There’s nothing like watching someone who is already in a hole dig deeper.
Yesterday, the New York Daily News ran an article that chronicled how the much ballyhooed mortgage fraud task force was going nowhere fast. It quoted task force co-chairman Eric Schneiderman as saying that the effort had no staff and no executive director and the Justice Department confirming that the effort had no office.
The problem, of course, is that bout of candor is inconsistent with recent efforts of the Administration to pretend that there was a serious effort underway. So, not surprisingly, a piece appeared today in the Nation that tried to dispute the Daily News account but a discerning reader would see it as a de facto confirmation.
We’ll get to the Nation piece in short order, but to give a bit more background, last week, the DoJ provided this bureaucratic confection in response to Dave Dayen’s inquiry on the task force’s status:
The new Residential Mortgage-Backed Securities Working Group is marshaling parallel efforts on the state and federal levels to collaborate on current and future investigations, pooling resources and streamlining processes to investigate those responsible for misconduct contributing to the financial crisis in a comprehensive way. Significant efforts continue to move forward and if they uncover evidence of fraud or other illegal conduct, we will pursue such conduct aggressively.
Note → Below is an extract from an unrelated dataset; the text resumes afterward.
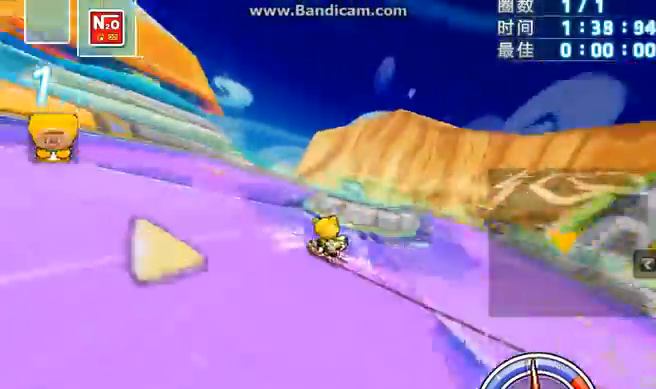
{"keys": ["4", "8"], "events": [[67, "ctrl", "up"], [100, "ctrl", "down"], [233, "4", "down"], [233, "6", "up"], [333, "ctrl", "up"]]}
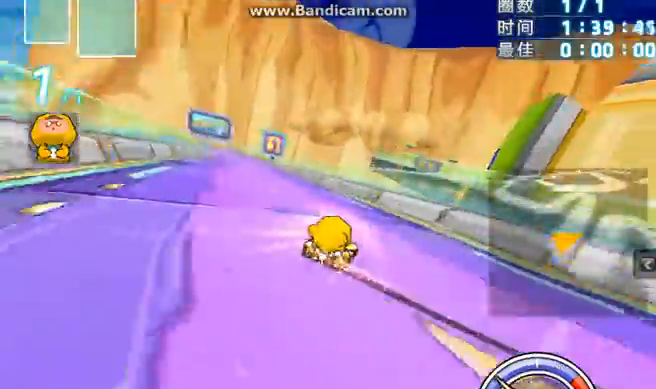
{"keys": ["4", "8"], "events": [[267, "4", "up"], [400, "4", "down"]]}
Notice how wonderfully abstract this statement is? The key bit, if you read closely, is that the ONLY activity described is that of coordinating existing efforts. An anonymous DoJ source maintained that there were at least 50 DoJ staffers working on the effort. Dayen raised the question of whether they were working on the investigation or working on getting the effort staffed. I wonder, instead, what “working on” means (as in being in any way involved in the communication chain could be defined to be “working on”). Since the other co-chair, Lanny Breuer, had said the initiative would have only 55 people working on it, if 50 really were already up and running, there’d be no reason for the official response to be so labored. You’d get something more along the lines of: “We are at over 90% of our targeted manpower level.”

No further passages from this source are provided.